What's Happening?
Two Chrome extensions, impersonating a legitimate AITOPIA extension, have been identified as malicious, exfiltrating browser data and user conversations with AI models like ChatGPT and DeepSeek. According
to OX Security, these extensions, named 'Chat GPT for Chrome with GPT-5, Claude Sonnet & DeepSeek AI' and 'AI Sidebar with Deepseek, ChatGPT, Claude and more', amassed over 900,000 downloads before being removed from the Chrome web store. The extensions exploited the AI-powered web development platform Lovable to host infrastructure components and anonymize their activities. They deceptively requested user consent to collect 'anonymous, non-identifiable analytics data' but instead harvested complete user conversations and browser data, including URLs, search queries, and authentication data.
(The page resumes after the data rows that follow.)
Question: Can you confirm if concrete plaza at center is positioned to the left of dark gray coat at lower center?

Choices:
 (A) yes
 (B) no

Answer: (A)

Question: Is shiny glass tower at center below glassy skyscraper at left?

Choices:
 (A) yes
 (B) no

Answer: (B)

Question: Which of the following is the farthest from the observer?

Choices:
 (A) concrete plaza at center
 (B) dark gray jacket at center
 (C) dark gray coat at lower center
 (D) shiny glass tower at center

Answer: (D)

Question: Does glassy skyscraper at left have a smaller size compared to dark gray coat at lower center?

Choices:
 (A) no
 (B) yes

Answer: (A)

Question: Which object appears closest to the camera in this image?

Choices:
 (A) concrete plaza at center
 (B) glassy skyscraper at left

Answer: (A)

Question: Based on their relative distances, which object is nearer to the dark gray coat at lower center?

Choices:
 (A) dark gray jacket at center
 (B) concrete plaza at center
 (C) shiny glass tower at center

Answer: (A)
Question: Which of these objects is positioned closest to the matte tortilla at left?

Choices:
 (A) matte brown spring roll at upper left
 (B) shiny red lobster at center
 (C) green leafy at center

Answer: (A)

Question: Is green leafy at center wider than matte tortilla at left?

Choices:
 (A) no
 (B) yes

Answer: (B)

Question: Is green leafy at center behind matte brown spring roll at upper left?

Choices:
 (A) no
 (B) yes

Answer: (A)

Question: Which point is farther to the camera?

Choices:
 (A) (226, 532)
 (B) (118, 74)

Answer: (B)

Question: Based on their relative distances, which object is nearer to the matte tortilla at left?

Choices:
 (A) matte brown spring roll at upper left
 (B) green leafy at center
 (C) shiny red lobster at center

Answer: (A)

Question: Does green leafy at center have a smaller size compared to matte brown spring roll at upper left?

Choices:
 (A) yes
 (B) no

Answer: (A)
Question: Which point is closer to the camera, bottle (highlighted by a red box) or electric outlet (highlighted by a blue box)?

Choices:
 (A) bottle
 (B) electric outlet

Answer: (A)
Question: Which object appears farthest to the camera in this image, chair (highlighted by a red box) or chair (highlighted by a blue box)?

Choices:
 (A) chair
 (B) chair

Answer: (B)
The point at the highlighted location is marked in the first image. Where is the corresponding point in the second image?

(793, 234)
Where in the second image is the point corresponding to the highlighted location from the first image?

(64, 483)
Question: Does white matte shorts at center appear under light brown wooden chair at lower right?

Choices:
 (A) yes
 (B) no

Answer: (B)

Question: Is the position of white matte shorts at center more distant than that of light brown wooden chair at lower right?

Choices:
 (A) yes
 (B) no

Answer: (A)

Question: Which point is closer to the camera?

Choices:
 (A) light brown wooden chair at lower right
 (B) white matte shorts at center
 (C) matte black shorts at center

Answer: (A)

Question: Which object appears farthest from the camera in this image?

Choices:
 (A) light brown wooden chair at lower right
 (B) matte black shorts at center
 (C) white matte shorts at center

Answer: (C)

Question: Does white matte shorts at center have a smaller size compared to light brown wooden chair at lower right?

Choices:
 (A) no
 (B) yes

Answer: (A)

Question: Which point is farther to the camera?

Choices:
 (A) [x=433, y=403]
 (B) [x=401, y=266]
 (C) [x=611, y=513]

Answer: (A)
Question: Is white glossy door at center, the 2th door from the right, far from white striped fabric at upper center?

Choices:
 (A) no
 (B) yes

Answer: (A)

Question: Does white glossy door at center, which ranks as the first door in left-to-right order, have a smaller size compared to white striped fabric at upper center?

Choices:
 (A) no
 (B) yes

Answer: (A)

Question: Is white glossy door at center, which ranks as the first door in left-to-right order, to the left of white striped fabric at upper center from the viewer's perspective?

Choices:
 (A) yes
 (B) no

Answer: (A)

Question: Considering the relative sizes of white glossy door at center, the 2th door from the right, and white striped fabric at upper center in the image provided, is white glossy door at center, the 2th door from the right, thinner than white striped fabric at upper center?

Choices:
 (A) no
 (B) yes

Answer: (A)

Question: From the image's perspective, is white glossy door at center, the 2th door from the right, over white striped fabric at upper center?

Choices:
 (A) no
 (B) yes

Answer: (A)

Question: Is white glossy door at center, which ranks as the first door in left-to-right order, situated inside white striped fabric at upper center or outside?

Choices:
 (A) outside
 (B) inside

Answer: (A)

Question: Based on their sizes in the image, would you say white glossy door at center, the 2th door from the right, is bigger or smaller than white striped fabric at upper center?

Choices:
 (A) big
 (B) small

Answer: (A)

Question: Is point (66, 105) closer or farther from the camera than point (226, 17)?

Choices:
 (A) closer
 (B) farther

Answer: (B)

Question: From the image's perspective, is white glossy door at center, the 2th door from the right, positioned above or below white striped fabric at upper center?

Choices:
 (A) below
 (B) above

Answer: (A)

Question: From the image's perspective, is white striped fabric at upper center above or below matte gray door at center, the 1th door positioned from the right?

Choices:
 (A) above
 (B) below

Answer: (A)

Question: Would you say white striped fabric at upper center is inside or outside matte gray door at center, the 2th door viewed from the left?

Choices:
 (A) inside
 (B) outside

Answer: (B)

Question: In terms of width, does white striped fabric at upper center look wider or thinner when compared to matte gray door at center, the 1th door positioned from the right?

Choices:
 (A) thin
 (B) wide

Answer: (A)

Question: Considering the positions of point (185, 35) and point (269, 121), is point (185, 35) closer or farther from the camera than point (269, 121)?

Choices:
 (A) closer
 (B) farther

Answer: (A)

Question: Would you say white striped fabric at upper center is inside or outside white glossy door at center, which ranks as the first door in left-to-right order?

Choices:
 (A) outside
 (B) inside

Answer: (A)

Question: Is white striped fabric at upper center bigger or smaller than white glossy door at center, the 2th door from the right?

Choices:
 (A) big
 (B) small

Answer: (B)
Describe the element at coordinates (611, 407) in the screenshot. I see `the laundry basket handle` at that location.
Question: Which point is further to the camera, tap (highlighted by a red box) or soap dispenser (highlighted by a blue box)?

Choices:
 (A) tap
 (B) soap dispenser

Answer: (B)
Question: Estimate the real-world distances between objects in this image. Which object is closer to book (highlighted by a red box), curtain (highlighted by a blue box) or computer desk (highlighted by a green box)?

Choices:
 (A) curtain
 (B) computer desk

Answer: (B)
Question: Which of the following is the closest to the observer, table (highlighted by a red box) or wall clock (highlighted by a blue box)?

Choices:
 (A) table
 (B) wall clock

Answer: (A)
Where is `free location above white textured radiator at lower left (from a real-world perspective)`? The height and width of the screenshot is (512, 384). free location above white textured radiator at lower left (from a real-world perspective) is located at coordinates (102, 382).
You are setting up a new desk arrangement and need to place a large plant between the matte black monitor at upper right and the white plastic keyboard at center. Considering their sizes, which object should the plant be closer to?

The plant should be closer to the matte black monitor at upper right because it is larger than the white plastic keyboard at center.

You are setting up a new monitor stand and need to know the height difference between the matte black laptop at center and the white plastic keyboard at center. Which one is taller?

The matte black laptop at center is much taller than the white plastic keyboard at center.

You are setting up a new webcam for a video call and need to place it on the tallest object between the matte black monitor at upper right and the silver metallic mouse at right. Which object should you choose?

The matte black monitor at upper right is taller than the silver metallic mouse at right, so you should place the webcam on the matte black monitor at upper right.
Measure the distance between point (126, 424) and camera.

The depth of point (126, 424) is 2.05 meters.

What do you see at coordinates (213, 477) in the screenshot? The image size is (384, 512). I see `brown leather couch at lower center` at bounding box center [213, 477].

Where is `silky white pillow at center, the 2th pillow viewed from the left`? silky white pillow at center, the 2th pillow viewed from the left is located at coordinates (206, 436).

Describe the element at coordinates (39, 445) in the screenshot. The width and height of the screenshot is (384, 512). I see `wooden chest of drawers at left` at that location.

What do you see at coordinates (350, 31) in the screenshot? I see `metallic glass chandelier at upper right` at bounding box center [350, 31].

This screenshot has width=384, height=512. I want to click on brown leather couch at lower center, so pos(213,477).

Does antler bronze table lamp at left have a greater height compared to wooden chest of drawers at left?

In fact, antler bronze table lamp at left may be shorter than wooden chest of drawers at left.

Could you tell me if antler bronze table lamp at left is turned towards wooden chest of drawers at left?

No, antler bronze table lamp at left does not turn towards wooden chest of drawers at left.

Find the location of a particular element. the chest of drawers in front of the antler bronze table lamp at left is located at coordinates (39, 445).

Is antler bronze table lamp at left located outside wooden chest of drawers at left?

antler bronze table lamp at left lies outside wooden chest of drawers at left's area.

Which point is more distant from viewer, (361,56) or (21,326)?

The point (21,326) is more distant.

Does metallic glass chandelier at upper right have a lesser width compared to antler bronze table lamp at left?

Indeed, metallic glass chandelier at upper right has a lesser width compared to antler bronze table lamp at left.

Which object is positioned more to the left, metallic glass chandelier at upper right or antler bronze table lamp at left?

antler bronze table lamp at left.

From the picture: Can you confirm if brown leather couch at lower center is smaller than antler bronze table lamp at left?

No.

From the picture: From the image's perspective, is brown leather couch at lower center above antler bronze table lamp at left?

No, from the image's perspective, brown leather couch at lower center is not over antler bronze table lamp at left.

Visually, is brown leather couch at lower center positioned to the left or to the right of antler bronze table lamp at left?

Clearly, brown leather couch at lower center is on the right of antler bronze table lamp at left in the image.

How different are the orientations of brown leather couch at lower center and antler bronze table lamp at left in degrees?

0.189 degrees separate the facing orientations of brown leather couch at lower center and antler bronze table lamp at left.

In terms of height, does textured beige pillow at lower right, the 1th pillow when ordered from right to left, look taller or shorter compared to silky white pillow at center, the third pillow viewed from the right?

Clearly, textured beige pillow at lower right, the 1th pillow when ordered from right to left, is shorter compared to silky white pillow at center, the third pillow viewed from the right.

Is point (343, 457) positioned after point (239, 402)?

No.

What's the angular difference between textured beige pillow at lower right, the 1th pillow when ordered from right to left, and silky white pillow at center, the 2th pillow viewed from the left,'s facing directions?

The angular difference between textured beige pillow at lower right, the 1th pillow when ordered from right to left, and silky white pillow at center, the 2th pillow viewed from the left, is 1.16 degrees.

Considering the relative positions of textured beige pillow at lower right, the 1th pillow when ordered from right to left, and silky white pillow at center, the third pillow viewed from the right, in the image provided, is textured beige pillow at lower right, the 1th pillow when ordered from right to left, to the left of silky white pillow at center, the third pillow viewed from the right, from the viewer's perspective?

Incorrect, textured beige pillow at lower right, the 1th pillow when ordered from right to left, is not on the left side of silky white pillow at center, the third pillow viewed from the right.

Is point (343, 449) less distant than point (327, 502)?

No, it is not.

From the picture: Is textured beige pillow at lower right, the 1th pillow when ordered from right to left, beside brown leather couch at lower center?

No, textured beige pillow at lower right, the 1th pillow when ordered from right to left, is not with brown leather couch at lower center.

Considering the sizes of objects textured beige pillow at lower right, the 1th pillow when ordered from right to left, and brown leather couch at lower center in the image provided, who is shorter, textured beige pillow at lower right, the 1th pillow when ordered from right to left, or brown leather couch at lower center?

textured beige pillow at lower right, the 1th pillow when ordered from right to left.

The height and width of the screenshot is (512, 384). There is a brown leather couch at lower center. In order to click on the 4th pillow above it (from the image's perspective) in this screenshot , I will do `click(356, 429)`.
This breach potentially exposed sensitive corporate information, including internal domains, source code, and business strategies.
Why It's Important?
The exposure of sensitive data through these malicious extensions poses significant risks to corporate security and individual privacy. Organizations whose employees used these extensions may have inadvertently leaked intellectual property, customer data, and confidential business information. Such data can be weaponized for corporate espionage, identity theft, and targeted phishing campaigns, or sold on underground forums. This incident underscores the vulnerabilities associated with third-party browser extensions and the need for stringent security measures to protect against unauthorized data access. The widespread use of AI models in business operations amplifies the potential impact of such breaches, highlighting the importance of robust cybersecurity practices.
What's Next?
Users are advised to immediately remove the malicious extensions from their Chrome browsers to mitigate further data exposure. Organizations may need to conduct internal audits to assess the extent of the data breach and implement additional security protocols to prevent future incidents. This situation may prompt browser developers and cybersecurity firms to enhance monitoring and verification processes for extensions, ensuring that only secure and legitimate applications are available to users. Additionally, there may be increased calls for regulatory oversight on data collection practices by browser extensions to protect user privacy and corporate data integrity.